**PETIKAN TEKS**.
┌──

Saat itu pula saya sadari betapa beragamnya motivasi tiap manusia. Jika bekerja di kantor adalah cita-citanya, dan ia bahagia menjalaninya, apa hak saya untuk menyarankannya berhenti?

Sayangnya, manusia bukanlah kucing. Makanan, minuman, dan tempat berlindung semata tidak akan segampang itu memuaskan. Banyak dari kita lebih suka bertahan di zona nyaman, sementara spektrum kebahagiaan/kenikmatan begitu luas.

Ini merupakan persoalan yang jauh lebih rumit. Tak semudah itu. Proses pencarian makna—setidaknya makna yang personal—adalah perjalanan yang harus dilalui individu sendirian.

Membangun Candi Makna

Terkadang jika Anda mengamati sekeliling, akan Anda temukan orang-orang yang jauh lebih tua, yang sibuk menggulir beranda Facebook-nya dari atas ke bawah, dari atas ke bawah, tanpa pernah sekalipun mempertanyakan hakikatnya sebagai manusia, apalagi sampai mengalami krisis eksistensial.

Kendatipun banyak mengecap asam garam, keabsurdan eksistensi seakan tak pernah terlintas di dalam lewah pikir mereka—yang mana manusia selalu bergerak ke masa depan, dan masa depan kian mendekatkan manusia kepada kematian. Ini menunjukkan bahwa usia fisik sangat jauh berbeda dengan usia mental.

Saya pernah mendiskusikan ini dengan seorang teman bule dari Spanyol. Dirinya adalah seorang Buddhis.

└──

**BARIS YANG DITAMPILKAN**.
┌──

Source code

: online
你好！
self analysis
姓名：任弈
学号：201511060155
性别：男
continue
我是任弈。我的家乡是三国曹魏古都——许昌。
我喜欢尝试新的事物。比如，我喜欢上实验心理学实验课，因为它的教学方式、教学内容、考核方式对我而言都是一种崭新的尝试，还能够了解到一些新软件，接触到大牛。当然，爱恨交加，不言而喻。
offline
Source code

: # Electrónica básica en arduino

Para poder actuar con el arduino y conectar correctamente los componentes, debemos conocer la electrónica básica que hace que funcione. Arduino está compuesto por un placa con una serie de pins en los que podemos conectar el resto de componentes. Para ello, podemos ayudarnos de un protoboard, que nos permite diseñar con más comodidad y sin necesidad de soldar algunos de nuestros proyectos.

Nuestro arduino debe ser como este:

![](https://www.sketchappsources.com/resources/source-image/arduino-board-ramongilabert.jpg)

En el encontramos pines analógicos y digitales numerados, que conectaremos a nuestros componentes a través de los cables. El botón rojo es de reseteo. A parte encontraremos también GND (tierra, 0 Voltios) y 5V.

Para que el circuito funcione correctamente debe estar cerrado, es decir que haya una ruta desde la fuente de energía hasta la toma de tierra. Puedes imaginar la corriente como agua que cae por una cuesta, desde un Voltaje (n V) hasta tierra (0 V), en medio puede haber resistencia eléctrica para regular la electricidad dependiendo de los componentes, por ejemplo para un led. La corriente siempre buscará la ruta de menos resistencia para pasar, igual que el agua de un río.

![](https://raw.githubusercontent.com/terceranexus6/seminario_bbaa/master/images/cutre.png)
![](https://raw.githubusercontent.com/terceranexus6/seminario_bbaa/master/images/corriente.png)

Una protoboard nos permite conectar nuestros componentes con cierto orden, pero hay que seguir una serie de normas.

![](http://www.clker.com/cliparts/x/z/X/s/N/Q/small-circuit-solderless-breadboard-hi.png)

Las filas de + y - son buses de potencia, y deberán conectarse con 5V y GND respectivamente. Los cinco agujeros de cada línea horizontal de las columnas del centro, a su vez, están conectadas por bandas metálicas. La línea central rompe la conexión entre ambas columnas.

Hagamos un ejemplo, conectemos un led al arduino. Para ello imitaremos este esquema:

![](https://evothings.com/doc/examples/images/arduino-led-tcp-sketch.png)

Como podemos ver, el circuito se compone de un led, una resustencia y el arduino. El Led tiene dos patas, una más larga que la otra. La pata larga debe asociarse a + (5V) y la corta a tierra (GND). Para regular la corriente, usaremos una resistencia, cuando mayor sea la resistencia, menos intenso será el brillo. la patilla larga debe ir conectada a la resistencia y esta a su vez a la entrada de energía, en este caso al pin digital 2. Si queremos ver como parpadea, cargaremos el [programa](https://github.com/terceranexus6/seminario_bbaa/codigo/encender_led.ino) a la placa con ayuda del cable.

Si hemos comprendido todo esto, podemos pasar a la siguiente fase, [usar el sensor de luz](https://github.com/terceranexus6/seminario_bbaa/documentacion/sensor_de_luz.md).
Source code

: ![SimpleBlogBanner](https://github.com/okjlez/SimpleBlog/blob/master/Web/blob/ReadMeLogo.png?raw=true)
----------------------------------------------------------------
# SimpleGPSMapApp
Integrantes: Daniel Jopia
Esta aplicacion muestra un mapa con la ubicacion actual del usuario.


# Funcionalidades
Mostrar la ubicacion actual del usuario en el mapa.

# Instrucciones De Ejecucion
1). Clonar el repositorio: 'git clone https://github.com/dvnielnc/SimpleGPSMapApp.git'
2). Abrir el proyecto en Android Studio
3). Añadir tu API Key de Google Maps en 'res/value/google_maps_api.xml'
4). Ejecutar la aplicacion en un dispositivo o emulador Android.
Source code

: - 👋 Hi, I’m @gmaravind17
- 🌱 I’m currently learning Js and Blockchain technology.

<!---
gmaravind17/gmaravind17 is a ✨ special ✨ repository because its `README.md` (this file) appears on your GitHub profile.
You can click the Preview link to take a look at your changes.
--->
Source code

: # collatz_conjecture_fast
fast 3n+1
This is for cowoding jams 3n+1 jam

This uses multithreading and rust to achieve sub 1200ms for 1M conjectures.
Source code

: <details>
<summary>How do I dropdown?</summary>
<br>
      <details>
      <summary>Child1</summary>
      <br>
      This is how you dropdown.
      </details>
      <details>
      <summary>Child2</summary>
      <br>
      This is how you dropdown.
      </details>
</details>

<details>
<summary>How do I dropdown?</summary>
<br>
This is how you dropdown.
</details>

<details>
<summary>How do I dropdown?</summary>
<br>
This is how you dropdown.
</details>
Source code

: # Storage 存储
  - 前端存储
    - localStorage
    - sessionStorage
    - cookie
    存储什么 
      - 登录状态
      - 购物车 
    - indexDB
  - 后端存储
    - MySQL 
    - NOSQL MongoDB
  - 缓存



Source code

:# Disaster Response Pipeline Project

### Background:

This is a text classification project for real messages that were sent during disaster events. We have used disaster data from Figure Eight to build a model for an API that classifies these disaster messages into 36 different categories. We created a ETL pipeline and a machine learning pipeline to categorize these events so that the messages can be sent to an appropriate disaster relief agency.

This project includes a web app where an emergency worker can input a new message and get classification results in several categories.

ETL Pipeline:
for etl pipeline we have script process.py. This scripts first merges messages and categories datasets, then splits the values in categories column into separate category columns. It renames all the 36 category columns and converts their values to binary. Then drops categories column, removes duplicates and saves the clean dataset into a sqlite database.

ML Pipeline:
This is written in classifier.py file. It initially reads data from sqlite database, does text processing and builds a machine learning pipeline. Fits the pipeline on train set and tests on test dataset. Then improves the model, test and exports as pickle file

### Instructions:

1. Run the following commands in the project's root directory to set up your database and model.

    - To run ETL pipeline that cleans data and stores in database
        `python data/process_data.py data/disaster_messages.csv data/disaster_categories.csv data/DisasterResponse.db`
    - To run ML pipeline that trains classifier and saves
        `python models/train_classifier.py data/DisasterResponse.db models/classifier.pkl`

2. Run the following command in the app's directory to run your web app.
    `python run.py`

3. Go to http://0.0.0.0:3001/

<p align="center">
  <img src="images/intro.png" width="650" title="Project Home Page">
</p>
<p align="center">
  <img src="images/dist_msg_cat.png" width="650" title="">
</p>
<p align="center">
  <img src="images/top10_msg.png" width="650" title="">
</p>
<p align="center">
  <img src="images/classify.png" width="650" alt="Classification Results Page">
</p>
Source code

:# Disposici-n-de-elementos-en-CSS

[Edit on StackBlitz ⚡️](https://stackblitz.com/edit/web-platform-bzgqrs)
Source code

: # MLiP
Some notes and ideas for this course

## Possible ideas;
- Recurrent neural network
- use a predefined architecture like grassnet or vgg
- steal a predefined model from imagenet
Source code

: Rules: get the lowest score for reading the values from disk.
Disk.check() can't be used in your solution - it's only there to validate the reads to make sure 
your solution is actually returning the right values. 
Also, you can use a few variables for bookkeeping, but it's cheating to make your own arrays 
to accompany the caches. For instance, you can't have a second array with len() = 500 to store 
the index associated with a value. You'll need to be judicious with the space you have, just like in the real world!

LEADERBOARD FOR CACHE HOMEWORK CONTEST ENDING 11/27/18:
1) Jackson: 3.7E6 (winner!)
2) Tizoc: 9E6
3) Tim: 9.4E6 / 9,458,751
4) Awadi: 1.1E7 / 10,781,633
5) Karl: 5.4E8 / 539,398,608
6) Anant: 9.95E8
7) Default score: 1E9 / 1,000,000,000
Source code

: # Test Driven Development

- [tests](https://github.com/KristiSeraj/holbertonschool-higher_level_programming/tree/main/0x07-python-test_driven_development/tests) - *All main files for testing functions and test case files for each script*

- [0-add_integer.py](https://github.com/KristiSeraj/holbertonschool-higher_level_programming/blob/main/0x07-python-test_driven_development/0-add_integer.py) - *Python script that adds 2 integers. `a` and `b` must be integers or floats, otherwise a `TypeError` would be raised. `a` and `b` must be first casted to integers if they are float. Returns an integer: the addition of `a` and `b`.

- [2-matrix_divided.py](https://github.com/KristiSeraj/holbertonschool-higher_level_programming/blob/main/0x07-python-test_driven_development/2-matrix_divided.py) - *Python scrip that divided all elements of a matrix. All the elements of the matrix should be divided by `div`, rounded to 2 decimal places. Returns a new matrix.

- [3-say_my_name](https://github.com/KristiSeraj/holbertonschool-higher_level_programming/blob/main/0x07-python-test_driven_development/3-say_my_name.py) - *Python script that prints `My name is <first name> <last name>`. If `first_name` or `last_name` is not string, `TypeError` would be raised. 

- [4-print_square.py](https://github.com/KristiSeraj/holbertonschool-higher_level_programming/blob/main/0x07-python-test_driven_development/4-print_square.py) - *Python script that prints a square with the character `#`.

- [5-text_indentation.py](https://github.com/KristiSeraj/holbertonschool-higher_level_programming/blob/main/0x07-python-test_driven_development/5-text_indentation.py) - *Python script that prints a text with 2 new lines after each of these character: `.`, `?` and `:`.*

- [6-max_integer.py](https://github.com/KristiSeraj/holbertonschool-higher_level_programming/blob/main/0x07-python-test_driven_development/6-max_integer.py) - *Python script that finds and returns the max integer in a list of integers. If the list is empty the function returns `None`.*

└──

**YANG HARUS DIKERJAKAN**. Kutip dari petikan teks semua bagian mulai dari "Saat itu pula" terus ke bawah sampai "dilalui individu sendirian.", tanpa mengubah satu kata pun.

**KOTAK JAWABAN**.
Saat itu pula saya sadari betapa beragamnya motivasi tiap manusia. Jika bekerja di kantor adalah cita-citanya, dan ia bahagia menjalaninya, apa hak saya untuk menyarankannya berhenti?

Sayangnya, manusia bukanlah kucing. Makanan, minuman, dan tempat berlindung semata tidak akan segampang itu memuaskan. Banyak dari kita lebih suka bertahan di zona nyaman, sementara spektrum kebahagiaan/kenikmatan begitu luas.

Ini merupakan persoalan yang jauh lebih rumit. Tak semudah itu. Proses pencarian makna—setidaknya makna yang personal—adalah perjalanan yang harus dilalui individu sendirian.